TASK OBJECTIVE ->
Print the records exactly, from the first line through the line that contains "о же, сколько и сами прививки. Практически", with both of those lines included.

INFORMATION ->
*****

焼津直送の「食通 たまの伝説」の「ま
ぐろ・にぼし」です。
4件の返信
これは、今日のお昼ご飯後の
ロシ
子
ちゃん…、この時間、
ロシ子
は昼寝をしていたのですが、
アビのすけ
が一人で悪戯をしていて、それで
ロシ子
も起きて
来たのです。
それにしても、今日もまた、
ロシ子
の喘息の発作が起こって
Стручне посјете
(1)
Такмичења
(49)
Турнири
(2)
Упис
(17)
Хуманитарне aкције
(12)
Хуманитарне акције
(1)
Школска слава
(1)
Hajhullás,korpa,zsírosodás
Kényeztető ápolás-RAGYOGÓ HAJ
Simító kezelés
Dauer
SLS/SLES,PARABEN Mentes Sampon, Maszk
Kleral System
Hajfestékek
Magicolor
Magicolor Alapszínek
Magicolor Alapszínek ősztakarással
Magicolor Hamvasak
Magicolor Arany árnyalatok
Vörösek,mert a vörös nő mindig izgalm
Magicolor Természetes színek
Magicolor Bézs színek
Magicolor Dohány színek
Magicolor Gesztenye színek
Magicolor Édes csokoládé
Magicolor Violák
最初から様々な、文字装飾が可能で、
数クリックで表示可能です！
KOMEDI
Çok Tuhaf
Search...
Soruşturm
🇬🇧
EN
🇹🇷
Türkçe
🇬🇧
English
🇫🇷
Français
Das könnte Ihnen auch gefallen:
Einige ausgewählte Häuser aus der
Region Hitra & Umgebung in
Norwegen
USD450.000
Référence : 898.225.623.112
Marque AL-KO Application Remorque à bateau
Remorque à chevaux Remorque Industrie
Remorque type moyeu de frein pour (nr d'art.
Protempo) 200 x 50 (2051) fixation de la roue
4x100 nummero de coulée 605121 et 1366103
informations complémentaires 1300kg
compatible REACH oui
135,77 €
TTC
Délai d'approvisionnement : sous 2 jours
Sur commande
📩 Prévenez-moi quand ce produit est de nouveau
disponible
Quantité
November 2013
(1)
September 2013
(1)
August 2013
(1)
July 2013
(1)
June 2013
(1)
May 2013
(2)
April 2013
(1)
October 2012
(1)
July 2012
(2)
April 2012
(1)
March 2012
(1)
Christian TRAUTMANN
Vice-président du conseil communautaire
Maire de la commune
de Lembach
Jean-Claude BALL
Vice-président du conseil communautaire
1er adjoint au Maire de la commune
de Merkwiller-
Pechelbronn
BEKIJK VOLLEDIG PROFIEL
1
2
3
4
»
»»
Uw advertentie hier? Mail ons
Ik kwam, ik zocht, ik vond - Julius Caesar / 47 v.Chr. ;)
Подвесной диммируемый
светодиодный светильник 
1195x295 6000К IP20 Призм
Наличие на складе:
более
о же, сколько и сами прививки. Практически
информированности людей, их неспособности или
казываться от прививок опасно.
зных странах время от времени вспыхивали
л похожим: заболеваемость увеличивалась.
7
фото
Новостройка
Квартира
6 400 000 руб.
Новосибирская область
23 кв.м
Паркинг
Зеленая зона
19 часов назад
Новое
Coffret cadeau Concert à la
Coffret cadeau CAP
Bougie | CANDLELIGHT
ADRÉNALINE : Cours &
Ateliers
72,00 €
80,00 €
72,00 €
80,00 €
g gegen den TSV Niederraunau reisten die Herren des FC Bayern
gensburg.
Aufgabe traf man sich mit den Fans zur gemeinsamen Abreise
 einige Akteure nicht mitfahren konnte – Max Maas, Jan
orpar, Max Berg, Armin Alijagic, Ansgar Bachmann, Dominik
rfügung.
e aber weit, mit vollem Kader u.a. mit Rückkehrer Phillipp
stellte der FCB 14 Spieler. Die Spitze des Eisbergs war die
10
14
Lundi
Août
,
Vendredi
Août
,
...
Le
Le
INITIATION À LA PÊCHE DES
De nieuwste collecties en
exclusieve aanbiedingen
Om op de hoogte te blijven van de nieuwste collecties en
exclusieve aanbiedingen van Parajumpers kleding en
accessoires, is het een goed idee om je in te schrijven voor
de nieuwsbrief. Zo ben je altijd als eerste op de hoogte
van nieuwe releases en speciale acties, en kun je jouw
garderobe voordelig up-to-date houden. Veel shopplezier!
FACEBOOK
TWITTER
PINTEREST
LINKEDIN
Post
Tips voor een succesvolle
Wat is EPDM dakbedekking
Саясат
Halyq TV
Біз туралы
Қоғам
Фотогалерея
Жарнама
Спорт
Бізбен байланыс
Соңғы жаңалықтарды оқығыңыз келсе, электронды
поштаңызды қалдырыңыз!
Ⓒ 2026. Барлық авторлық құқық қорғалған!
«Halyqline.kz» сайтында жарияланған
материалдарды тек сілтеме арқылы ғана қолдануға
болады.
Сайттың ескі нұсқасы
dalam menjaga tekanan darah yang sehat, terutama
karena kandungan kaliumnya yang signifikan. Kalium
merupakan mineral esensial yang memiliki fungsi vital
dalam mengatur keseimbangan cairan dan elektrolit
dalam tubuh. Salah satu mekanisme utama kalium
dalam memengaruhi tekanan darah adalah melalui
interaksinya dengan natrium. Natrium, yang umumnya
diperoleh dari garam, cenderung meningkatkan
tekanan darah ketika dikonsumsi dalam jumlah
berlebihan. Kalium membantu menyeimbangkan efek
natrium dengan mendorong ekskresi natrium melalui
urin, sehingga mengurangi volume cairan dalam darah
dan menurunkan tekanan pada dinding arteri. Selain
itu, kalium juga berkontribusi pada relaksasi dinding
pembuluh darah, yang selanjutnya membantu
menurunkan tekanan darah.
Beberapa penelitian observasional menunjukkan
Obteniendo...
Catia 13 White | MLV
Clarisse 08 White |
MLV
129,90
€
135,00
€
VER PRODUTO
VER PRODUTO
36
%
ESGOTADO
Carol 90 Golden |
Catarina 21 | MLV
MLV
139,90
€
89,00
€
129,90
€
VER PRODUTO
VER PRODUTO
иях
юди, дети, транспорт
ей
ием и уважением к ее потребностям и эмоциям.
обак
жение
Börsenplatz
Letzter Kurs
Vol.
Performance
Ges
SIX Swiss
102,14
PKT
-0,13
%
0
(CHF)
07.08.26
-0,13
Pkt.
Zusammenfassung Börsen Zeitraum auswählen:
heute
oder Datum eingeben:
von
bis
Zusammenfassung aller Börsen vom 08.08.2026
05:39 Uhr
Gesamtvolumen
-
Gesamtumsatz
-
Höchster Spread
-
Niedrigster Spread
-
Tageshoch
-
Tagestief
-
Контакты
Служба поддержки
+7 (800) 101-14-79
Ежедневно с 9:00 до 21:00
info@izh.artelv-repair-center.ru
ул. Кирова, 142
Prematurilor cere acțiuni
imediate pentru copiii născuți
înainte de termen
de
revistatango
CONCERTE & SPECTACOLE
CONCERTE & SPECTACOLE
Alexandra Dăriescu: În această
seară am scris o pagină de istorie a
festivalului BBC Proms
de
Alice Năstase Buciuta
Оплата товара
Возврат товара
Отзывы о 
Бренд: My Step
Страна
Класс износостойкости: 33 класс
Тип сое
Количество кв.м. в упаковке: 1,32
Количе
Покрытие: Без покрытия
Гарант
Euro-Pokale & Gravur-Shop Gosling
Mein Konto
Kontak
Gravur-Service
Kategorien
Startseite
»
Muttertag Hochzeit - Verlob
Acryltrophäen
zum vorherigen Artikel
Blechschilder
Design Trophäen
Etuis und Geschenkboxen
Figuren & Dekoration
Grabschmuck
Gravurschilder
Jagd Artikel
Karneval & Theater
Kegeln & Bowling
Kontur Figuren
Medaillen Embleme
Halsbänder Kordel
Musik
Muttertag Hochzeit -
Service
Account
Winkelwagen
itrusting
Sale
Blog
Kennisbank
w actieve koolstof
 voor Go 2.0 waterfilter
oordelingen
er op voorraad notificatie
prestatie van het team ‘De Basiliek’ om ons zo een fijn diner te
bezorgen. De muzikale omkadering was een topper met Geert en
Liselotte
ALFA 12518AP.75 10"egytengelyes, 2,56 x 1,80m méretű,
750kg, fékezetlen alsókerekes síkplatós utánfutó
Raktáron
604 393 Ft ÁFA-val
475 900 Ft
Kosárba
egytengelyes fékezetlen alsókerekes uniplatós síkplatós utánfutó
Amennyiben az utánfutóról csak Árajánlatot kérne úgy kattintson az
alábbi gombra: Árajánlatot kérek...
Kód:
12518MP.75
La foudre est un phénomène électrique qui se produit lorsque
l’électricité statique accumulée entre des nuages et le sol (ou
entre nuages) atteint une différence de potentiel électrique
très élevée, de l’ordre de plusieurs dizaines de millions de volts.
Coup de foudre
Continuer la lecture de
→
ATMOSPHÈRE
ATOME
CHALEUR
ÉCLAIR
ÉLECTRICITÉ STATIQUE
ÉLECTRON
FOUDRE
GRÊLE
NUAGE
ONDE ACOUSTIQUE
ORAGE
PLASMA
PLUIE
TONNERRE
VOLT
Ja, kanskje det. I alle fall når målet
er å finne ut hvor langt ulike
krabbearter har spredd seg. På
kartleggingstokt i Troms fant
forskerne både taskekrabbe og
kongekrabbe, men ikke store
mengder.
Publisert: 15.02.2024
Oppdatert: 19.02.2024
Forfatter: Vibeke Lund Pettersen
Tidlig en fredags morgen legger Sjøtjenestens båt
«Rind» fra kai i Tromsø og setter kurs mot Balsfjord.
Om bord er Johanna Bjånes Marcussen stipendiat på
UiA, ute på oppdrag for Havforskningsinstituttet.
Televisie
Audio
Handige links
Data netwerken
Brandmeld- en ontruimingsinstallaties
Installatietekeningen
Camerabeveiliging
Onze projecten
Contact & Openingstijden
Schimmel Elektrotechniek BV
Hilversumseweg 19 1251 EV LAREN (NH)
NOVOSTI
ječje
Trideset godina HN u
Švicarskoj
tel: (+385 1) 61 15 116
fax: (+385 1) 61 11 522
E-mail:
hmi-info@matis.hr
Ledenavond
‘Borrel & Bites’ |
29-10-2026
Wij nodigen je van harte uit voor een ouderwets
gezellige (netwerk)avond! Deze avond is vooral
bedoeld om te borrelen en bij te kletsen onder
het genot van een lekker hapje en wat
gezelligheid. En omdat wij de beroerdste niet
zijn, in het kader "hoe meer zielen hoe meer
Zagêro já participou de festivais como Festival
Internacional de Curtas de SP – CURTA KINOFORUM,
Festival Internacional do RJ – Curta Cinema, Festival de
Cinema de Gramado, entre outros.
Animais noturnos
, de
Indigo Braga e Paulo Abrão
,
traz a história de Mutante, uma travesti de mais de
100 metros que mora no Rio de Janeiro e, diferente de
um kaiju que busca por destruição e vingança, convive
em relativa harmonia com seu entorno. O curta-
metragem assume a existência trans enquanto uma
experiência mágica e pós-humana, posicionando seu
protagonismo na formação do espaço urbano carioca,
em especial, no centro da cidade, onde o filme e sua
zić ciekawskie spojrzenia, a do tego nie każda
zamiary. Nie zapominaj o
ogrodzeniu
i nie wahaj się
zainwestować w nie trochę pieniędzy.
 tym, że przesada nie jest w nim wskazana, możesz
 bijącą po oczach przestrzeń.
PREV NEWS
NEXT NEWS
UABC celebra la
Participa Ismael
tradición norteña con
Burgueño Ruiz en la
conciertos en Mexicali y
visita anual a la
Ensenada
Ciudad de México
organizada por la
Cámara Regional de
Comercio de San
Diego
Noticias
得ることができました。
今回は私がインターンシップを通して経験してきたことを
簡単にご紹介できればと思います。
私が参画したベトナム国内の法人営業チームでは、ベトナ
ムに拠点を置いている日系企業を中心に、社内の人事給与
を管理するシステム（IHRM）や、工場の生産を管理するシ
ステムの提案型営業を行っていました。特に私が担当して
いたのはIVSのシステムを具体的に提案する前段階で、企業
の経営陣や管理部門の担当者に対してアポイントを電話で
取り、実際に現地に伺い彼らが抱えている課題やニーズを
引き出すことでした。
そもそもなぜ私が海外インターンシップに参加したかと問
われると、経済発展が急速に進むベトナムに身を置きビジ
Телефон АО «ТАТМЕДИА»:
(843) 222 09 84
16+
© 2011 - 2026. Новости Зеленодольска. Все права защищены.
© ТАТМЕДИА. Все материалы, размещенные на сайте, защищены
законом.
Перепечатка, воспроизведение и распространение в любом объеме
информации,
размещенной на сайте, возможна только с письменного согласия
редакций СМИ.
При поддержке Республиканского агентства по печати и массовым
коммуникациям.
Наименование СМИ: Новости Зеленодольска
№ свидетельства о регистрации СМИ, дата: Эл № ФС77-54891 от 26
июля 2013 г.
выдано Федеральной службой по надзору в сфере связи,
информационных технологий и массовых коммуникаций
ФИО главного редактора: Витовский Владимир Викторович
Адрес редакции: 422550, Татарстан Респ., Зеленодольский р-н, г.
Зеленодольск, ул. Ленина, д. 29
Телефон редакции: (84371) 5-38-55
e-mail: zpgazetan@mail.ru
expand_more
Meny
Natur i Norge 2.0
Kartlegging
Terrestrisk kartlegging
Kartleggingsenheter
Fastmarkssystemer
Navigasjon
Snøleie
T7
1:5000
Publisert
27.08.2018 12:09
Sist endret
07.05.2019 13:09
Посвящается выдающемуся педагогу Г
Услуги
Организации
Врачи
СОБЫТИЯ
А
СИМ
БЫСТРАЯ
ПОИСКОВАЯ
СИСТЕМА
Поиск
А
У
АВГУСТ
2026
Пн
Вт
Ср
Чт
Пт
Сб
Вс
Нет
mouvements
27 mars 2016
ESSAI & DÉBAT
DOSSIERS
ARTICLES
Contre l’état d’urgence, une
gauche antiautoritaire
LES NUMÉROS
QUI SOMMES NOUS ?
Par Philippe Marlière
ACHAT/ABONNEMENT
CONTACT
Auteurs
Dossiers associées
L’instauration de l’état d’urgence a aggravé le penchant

*****

RESPONSE ->
焼津直送の「食通 たまの伝説」の「ま
ぐろ・にぼし」です。
4件の返信
これは、今日のお昼ご飯後の
ロシ
子
ちゃん…、この時間、
ロシ子
は昼寝をしていたのですが、
アビのすけ
が一人で悪戯をしていて、それで
ロシ子
も起きて
来たのです。
それにしても、今日もまた、
ロシ子
の喘息の発作が起こって
Стручне посјете
(1)
Такмичења
(49)
Турнири
(2)
Упис
(17)
Хуманитарне aкције
(12)
Хуманитарне акције
(1)
Школска слава
(1)
Hajhullás,korpa,zsírosodás
Kényeztető ápolás-RAGYOGÓ HAJ
Simító kezelés
Dauer
SLS/SLES,PARABEN Mentes Sampon, Maszk
Kleral System
Hajfestékek
Magicolor
Magicolor Alapszínek
Magicolor Alapszínek ősztakarással
Magicolor Hamvasak
Magicolor Arany árnyalatok
Vörösek,mert a vörös nő mindig izgalm
Magicolor Természetes színek
Magicolor Bézs színek
Magicolor Dohány színek
Magicolor Gesztenye színek
Magicolor Édes csokoládé
Magicolor Violák
最初から様々な、文字装飾が可能で、
数クリックで表示可能です！
KOMEDI
Çok Tuhaf
Search...
Soruşturm
🇬🇧
EN
🇹🇷
Türkçe
🇬🇧
English
🇫🇷
Français
Das könnte Ihnen auch gefallen:
Einige ausgewählte Häuser aus der
Region Hitra & Umgebung in
Norwegen
USD450.000
Référence : 898.225.623.112
Marque AL-KO Application Remorque à bateau
Remorque à chevaux Remorque Industrie
Remorque type moyeu de frein pour (nr d'art.
Protempo) 200 x 50 (2051) fixation de la roue
4x100 nummero de coulée 605121 et 1366103
informations complémentaires 1300kg
compatible REACH oui
135,77 €
TTC
Délai d'approvisionnement : sous 2 jours
Sur commande
📩 Prévenez-moi quand ce produit est de nouveau
disponible
Quantité
November 2013
(1)
September 2013
(1)
August 2013
(1)
July 2013
(1)
June 2013
(1)
May 2013
(2)
April 2013
(1)
October 2012
(1)
July 2012
(2)
April 2012
(1)
March 2012
(1)
Christian TRAUTMANN
Vice-président du conseil communautaire
Maire de la commune
de Lembach
Jean-Claude BALL
Vice-président du conseil communautaire
1er adjoint au Maire de la commune
de Merkwiller-
Pechelbronn
BEKIJK VOLLEDIG PROFIEL
1
2
3
4
»
»»
Uw advertentie hier? Mail ons
Ik kwam, ik zocht, ik vond - Julius Caesar / 47 v.Chr. ;)
Подвесной диммируемый
светодиодный светильник 
1195x295 6000К IP20 Призм
Наличие на складе:
более
о же, сколько и сами прививки. Практически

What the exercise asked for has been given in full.